**DOKUMEN SUMBER:**
· · · · · · ·

Rabu, 18 Juli 2018




INDAHNYA ETIKA PERANG DALAM ISLAM

“Dan perangilah di jalan Allah orang orang yang memerangi kamu, (tetapi) janganlah kamu melampaui batas, karena sesungguhnya Allah tidak menyukai orang orang yang melampaui batas”. (Q.S. Al Baqarah (2) : 190)            

Islam merupakan agama rahmat, mengajarkan nilai nilai kemanusiaan, kesantunan, kelembutan dan kasih sayang, bukan kekasaran apalagi kekerasan, sangat menghargai dan menjujung tinggi nilai dan martabat manusia.
Dari perintah firman tersebut jelas perang dilakukan karena musuh hendak menyerang, karena umat Islam bukan umat yang bengis, sadis, suka berperang, suka membunuh, apalagi mendzalimi.
Walau perang saling membunuh, namun agama Islam tetap menghargai harkat manusia, sehingga memberikan rambu atau etika dalam pelaksanaannya.

BEBERAPA LARANGAN
Dalam peperangan sportifitas sangat dipegang dan dijunjung tinggi, sehingga saling membunuh hanya diberlakukan terhadap lawan di medan perang saja. Agar tidak berdampak buruk terhadap yang lain agama memberikan larangan diantaranya :        

1.DILARANG MEMBUNUH ANAK, WANITA DAN ORANGG TUA
Karena peperangan mengandalkan kekuatan dan keahlian bertarung, maka Nabi memberikan wasiat agar selalu berpegang kepada ketaqwaan, agar tidak sampai melampaui batas.

· · · · · · ·

Anotasi kotak pembatas:
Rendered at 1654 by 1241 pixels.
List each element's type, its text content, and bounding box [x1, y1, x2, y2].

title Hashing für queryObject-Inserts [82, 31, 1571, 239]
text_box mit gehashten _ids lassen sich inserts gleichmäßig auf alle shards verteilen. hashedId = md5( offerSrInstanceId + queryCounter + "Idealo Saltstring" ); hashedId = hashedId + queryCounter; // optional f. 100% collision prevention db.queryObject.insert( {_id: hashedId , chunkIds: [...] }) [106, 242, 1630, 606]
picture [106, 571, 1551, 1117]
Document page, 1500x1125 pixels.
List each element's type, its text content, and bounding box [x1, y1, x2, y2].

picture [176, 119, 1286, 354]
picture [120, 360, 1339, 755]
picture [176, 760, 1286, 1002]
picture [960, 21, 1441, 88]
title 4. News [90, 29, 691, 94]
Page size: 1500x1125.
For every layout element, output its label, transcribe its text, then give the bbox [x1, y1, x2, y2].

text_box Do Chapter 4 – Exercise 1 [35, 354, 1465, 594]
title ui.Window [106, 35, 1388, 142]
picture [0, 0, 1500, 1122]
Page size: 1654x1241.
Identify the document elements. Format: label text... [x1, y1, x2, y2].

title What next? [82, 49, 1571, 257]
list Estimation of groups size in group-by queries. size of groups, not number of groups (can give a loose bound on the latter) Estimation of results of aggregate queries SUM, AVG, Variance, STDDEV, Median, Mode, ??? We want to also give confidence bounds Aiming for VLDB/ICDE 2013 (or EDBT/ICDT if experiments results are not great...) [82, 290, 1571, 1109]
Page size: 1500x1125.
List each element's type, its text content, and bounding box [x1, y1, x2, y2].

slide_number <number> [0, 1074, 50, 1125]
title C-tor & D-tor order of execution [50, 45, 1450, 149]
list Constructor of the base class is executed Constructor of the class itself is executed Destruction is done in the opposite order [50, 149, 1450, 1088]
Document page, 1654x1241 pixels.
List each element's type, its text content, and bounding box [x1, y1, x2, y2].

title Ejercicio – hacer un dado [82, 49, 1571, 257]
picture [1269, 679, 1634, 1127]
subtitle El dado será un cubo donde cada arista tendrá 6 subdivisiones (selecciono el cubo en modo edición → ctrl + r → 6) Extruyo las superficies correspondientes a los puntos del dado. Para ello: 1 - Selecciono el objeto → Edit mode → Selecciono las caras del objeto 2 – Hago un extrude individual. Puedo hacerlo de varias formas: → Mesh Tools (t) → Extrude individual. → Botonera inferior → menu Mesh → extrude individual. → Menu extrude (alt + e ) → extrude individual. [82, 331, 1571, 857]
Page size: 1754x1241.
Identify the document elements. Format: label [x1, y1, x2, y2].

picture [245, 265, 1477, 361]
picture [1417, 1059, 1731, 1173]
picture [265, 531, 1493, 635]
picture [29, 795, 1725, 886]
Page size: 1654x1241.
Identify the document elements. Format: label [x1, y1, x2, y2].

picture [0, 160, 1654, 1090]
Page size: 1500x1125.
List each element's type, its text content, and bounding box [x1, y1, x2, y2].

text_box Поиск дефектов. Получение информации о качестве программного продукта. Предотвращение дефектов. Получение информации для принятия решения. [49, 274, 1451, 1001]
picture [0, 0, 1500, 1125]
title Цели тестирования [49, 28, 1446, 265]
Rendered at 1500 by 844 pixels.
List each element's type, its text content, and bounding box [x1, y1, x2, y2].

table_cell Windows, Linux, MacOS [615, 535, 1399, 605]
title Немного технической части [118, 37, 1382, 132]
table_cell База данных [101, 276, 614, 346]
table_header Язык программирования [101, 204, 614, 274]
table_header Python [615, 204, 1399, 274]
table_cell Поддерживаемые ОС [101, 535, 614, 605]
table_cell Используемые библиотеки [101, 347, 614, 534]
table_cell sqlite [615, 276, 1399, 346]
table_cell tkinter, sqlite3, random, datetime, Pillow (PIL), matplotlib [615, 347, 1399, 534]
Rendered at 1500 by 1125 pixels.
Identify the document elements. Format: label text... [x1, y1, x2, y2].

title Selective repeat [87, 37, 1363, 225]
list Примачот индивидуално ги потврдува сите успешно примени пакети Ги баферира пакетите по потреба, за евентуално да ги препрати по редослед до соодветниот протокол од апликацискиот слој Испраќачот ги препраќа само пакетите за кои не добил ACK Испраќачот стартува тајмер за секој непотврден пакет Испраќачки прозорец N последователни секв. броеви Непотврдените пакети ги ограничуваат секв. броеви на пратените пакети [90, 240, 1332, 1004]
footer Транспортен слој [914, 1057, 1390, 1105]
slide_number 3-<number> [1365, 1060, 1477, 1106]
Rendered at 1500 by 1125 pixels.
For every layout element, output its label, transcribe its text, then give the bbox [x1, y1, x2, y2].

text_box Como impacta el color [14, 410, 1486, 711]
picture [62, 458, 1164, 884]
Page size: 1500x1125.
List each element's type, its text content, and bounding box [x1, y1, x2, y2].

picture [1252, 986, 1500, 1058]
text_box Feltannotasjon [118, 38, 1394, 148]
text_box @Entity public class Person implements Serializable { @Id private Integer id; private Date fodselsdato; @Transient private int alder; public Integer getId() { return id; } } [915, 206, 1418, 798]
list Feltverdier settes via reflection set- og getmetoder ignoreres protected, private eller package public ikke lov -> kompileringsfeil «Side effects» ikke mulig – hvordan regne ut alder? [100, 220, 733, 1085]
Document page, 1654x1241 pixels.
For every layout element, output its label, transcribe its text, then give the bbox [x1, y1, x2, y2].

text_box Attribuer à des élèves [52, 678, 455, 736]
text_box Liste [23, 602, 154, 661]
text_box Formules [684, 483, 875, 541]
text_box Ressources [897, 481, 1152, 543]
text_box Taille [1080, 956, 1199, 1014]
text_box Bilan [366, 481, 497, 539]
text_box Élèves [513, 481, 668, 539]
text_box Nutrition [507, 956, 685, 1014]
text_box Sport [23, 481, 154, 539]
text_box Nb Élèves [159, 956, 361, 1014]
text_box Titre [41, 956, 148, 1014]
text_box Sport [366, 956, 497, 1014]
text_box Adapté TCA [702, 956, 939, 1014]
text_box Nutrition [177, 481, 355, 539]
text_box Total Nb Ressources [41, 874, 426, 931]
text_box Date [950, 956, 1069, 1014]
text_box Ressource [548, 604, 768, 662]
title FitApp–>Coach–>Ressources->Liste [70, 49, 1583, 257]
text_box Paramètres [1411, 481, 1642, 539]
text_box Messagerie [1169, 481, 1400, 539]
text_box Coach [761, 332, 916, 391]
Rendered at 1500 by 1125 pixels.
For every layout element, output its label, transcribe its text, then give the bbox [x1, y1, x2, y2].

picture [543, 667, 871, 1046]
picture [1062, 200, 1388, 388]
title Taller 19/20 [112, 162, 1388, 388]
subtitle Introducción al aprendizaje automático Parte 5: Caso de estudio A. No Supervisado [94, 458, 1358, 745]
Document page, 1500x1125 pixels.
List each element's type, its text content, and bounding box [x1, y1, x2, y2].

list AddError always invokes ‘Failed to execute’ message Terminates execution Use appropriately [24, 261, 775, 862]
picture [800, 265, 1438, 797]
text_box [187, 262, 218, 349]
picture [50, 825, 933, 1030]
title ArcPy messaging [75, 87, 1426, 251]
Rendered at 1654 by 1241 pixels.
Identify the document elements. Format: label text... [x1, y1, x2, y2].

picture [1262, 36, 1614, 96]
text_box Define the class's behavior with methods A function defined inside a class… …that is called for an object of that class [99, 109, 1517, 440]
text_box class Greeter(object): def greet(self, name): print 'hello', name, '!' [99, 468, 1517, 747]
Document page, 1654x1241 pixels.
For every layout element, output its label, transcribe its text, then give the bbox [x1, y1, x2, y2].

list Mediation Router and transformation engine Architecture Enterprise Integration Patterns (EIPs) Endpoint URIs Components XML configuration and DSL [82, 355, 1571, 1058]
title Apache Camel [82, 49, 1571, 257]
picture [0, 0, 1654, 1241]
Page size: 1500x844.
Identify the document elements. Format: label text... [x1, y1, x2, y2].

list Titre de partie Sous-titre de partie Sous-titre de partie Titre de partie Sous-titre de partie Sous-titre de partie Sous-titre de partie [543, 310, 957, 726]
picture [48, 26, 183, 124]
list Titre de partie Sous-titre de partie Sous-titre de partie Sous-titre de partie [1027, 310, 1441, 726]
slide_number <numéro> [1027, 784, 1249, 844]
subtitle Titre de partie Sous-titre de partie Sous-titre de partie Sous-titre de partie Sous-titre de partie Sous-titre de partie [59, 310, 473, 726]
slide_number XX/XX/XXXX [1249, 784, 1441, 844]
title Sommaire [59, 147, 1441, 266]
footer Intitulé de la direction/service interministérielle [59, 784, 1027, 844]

· · · · · · ·

**KERJAKAN BERIKUT INI:**
**A)** Ketik ulang daftar di atas dari baris pertamanya sampai baris yang memuat "picture [106, 571, 1551, 1117]", dengan kedua ujung ikut disertakan.
**B)** Lanjutkan teks tentang etika perang dalam Islam, dimulai setelah kalimat terakhirnya.
Daftar tersebut sama sekali tidak berkaitan dengan teks tentang etika perang dalam Islam.

**HASIL TIAP TUGAS:**
**A)**
Rendered at 1654 by 1241 pixels.
List each element's type, its text content, and bounding box [x1, y1, x2, y2].

title Hashing für queryObject-Inserts [82, 31, 1571, 239]
text_box mit gehashten _ids lassen sich inserts gleichmäßig auf alle shards verteilen. hashedId = md5( offerSrInstanceId + queryCounter + "Idealo Saltstring" ); hashedId = hashedId + queryCounter; // optional f. 100% collision prevention db.queryObject.insert( {_id: hashedId , chunkIds: [...] }) [106, 242, 1630, 606]
picture [106, 571, 1551, 1117]

**B)**
Dari Buraidah r.a. ia berkata : “Rasulullah s.a.w. mewasiatkan kepada panglima perang atau pasukan yang pertama agar ia dan pasukannya bertakwa kepada Allah. Di antara yang beliau katakan adalah “…jangan kalian membunuh anak anak…” (H.R. Muslim).
Diantara pesan beliau agar tidak membunuh orang tua dan anak, karena mereka makhluk yang lemah dan bukan musuh yang ikut berperang.
Rasulullah s.a.w. bersabda : Janganlah kalian membunuh orang tua yang sudah sepuh, anak anak dan wanita…”. (H.R. Abu Dawud, Baihaqi).

2.TIDAK MEMBUNUH RAHIB
Walau dalam peperangan musuh yang dihadapi adalah orang kafir, namun membunuh para rahib tetap dilarang. Sebagaimana pesan Rasulullah s.a.w. ketika memberangkatkan pasukan beliau bersabda : “Janganlah kalian membunuh pemilik bihara (rahib)”.
Ketika beliau memberangkatkan pasukan menuju Mu’tah, berpesan :     “Berangkatlah berperang di jalan Allah dengan menyebut nama Allah. Bunuhlah orang orang kafir. Perangilah mereka, jangan kamu berbuat curang dan jangan melanggar perjanjian dan jangan pula kalian memutilasi  mayat”. (H.R. Muslim).
Walau emosi dan nafsu sangat mendominasi dalam peperangan, namun Nabi tetap berpesan agar selalu berpegang teguh pada tuntunan agama, sehingga tidak berlebihan dalam peperangan termasuk menyayat atau memotong motong tubuh mayat (mutilasi) 
“Berperanglah dengan menyebut nama Allah dan di jalan Allah. Perangilah mereka yang kufur kepada Allah. Berperanglah jangan kalian berlebihan (dalam membunuh). Jangan kalian lari dari medan perang, jangan kalian memutilasi, jangan membunuh anak anak, perempuan, orang tua yang sepuh dan rahib di tempat ibadahnya”. (H.R. Muslim, Abu Dawud, Tirmidzi dan Baihaqi).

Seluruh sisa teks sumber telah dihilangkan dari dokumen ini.